# MATERIAL FOR THE TASK
════════

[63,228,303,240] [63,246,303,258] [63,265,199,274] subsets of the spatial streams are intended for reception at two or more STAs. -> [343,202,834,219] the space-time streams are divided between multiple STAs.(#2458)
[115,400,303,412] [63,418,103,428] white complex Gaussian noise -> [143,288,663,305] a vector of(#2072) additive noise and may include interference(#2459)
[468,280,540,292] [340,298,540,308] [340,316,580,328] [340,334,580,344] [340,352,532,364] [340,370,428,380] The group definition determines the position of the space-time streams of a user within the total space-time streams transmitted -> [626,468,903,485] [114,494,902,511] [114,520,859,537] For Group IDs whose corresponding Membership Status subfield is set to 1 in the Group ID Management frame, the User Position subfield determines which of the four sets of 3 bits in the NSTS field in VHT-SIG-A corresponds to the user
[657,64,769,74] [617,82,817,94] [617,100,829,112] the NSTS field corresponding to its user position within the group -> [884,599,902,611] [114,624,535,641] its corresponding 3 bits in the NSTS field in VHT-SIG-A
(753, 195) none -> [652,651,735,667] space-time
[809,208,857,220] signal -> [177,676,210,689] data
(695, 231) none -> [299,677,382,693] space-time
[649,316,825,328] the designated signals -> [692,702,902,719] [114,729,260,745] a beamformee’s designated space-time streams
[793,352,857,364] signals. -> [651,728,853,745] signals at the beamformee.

════════

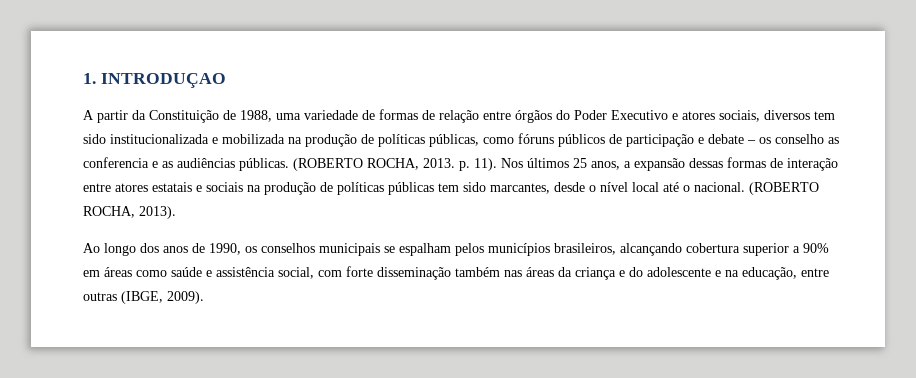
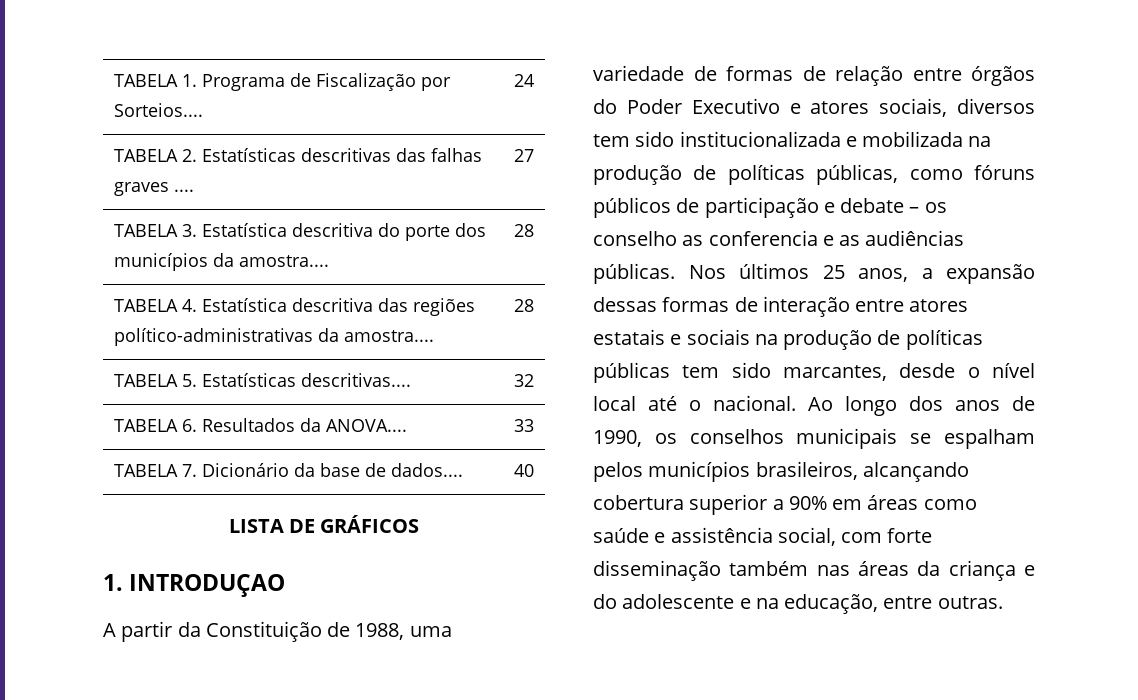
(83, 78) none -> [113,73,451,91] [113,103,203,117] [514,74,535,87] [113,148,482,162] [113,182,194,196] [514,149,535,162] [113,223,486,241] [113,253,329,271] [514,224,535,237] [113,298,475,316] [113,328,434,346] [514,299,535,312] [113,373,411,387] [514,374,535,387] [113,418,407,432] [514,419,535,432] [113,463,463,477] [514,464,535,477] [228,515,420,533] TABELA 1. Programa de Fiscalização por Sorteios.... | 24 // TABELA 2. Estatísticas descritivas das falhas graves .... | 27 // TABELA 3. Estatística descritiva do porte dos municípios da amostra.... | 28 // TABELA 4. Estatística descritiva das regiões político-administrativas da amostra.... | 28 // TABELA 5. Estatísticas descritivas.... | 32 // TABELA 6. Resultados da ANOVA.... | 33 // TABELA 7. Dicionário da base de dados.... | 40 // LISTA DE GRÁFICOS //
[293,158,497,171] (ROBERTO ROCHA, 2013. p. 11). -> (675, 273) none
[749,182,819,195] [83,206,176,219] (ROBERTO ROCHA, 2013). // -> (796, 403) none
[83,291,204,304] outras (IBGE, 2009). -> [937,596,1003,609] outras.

════════

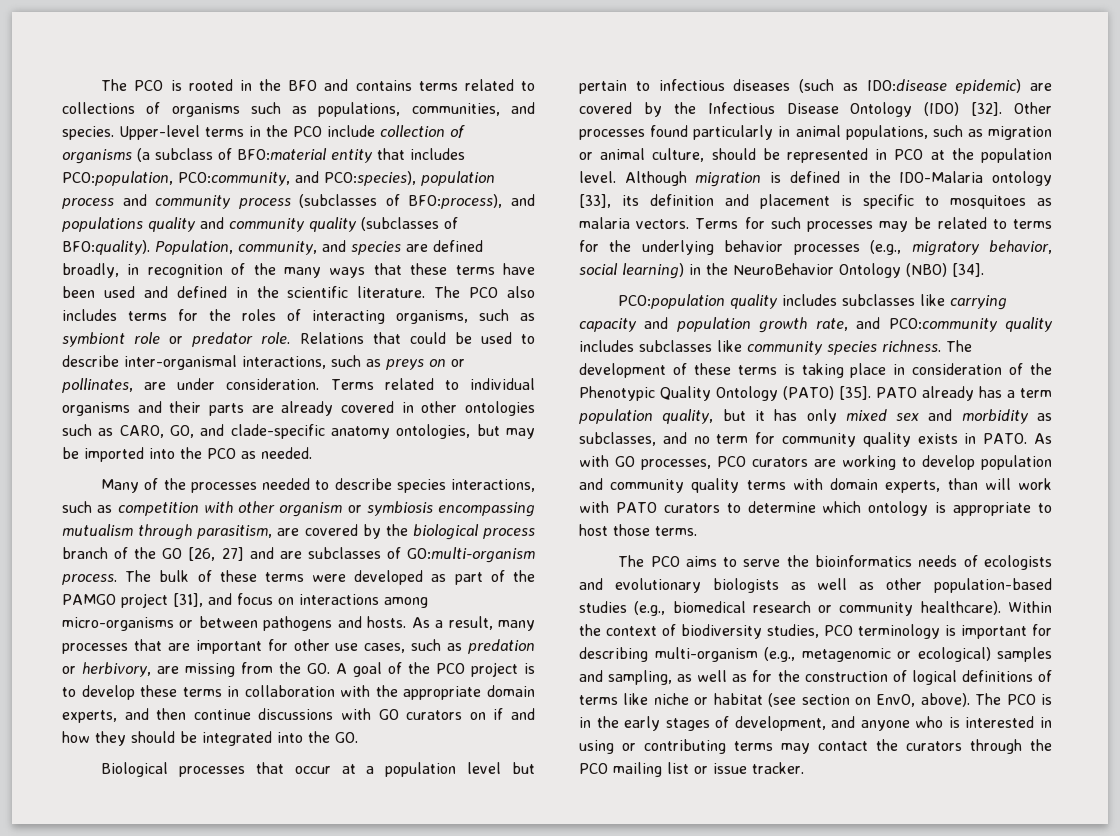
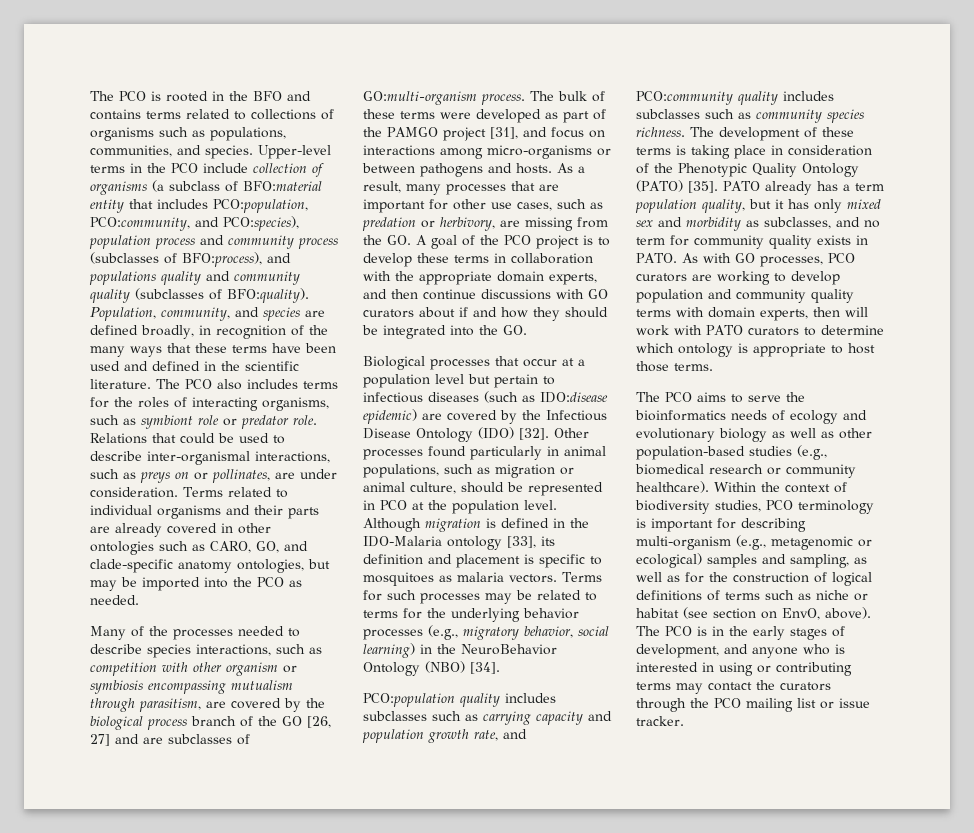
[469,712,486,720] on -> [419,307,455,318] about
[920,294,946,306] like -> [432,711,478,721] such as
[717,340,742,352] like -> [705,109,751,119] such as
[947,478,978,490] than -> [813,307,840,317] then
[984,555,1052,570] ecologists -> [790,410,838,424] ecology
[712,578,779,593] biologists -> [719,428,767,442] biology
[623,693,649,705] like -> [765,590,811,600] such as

════════

# ACTIVITY
Check every line of the data above for the string "like", and copy those that have it.

# RESULT FOR THIS TASK
[920,294,946,306] like -> [432,711,478,721] such as
[717,340,742,352] like -> [705,109,751,119] such as
[623,693,649,705] like -> [765,590,811,600] such as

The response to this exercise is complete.